Excerpted text:
Every February, Westridge’s Peer-to-Peer organizes Love Your Body Week—an event that encourages a positive outlook on body image—but this year, it’s a bit different. In the past, Love Your Body Week has been a time for students to nurture positive body images. The event also falls around National Eating Disorders Awareness Week, which has been intentional. However, this year, Peer-to-Peer is steering focus away from eating disorders to a broader concept of self-love.

 

Dr. Jim Holland, advisor for Peer-to-Peer said, “Peer-to-Peer got some resistance from other students to the name of Love Your Body Week—that it tried to coerce people into something that they may not feel comfortable with,” said Dr. Holland. As a result, the event has been renamed “Love Beyond Your Body Week,” with a new emphasis on self-compassion rather than body image.

 

Dr. Lisa Carruthers, school psychologist as well as a co-advisor of P2P, thinks discussing issues like these is vital to the success of Love Beyond Your Body Week. “We're hoping to create conversation and places where there can be vulnerability about something that matters,” she said. “Part of the idea of having this public event is to try to initiate conversations that might otherwise not happen.”

 

However, some students believe that certain aspects of body image are not discussed as much as they should be, and that taking attention away from issues surrounding health would only affect girls negatively. “I love Love Your Body,” said a student who has asked to remain anonymous. “I think it's a great thing—it really helps people accept their body image and their body shape. But I think we don't put enough emphasis on health—specifically in the Commons and when it comes to the physical education program. Because it’s like... Yes, accept your body—love who you are—but also don't eat a bunch of junk food all the time. People shouldn't have the ability to shame you for what you eat or what you wear or whatever. But I think we need to inform our students. Loving your body also means taking care of it.”

Data:
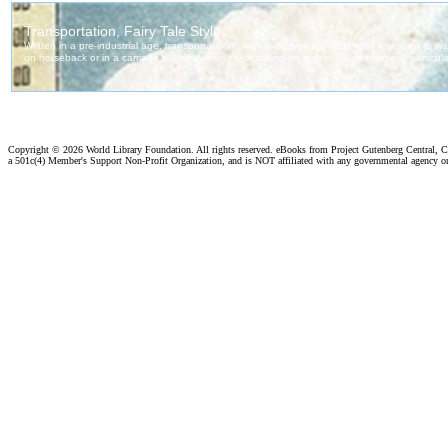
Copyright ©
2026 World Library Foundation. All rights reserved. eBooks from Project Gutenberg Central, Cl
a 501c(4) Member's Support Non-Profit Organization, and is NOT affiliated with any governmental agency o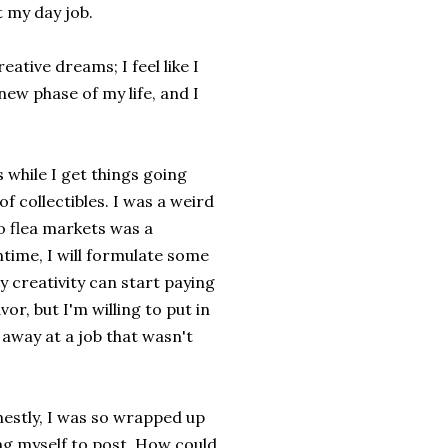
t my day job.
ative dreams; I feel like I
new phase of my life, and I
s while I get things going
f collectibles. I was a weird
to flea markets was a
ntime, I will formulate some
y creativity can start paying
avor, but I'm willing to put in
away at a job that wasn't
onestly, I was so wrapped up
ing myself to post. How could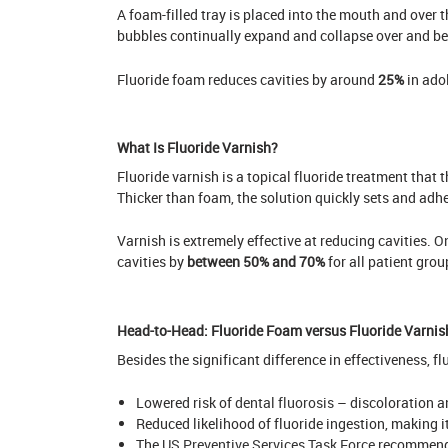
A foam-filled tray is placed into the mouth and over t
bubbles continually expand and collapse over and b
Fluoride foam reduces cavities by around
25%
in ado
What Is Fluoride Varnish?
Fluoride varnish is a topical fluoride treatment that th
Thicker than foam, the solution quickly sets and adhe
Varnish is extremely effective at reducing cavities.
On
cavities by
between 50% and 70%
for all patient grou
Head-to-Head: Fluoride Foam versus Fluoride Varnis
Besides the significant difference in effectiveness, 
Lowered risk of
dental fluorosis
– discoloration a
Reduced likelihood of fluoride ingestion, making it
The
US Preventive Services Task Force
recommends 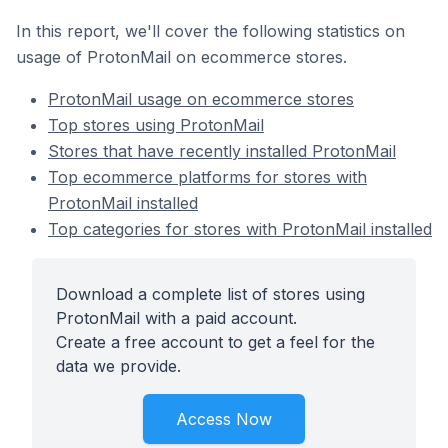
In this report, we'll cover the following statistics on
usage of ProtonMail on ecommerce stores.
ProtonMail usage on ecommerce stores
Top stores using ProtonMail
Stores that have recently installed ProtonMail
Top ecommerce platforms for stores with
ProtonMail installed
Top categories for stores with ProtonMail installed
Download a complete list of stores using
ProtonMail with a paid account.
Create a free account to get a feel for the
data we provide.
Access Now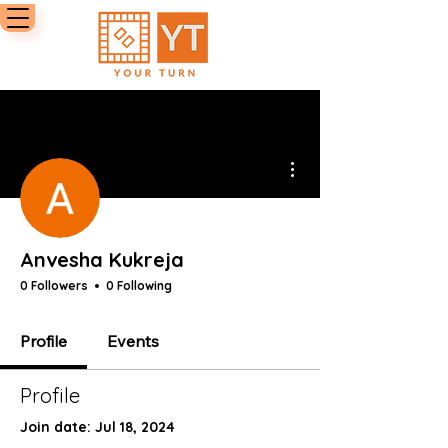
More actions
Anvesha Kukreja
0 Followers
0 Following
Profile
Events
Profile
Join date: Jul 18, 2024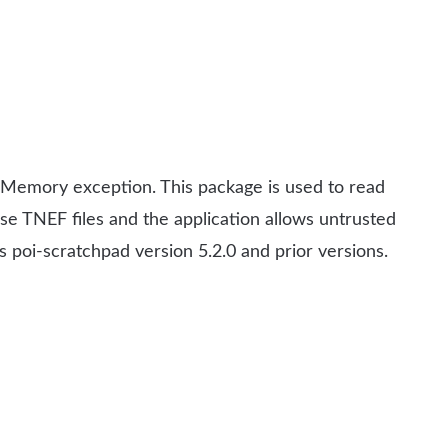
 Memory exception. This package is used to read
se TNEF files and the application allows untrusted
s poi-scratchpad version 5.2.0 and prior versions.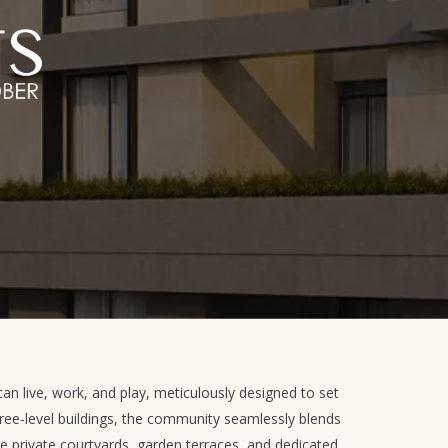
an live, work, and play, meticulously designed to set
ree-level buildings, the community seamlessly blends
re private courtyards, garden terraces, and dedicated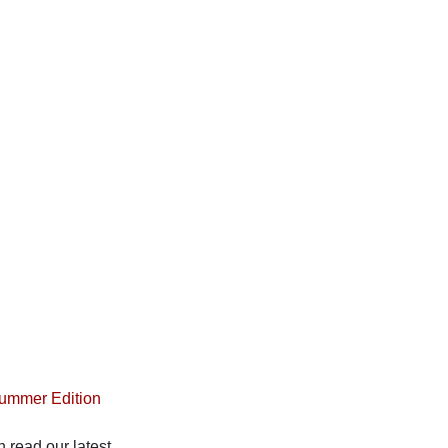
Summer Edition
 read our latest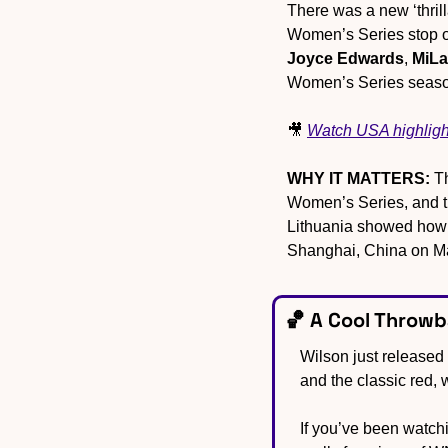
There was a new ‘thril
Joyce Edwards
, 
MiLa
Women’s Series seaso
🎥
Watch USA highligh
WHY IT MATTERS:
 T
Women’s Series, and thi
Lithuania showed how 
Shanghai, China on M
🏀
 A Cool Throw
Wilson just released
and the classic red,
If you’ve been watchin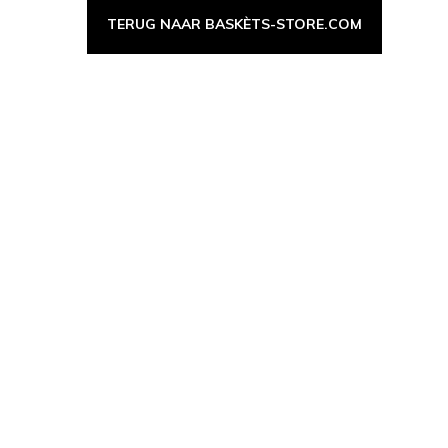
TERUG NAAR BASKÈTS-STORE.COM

Task item:
Write the next portion of the article on Westridge's Love Beyond Your Body Week, starting after its final sentence. The data above is separate material and has no connection to the article on Love Beyond Your Body Week.

Response area:
Coach Melanie Horn, Director of Athletics, acknowledges that this topic is a touchy one. She thinks that there should be a balance between loving your body and living a healthy lifestyle, but a student should not have to fulfill a certain set of expectations to be allowed to love herself. “The mind-body relationship is very important, and I think one of the things that athletics does and physical education [does] for student-athletes at Westridge is help with wellness. It's all about cardio-respiratory activity—getting your heart rate up and having healthy habits going forward so you can enjoy a healthy lifestyle,” she said. “I think we all find that we have body flaws, and how we address that I think is really important. Throughout one's life, the body fluctuates. So how [do you] maintain your sense of self and have pride in yourself even if your body is not quite meeting your expectations? But I think that's the point. Your body shouldn't meet a set of expectations. Your body is you, and you gotta embrace you.”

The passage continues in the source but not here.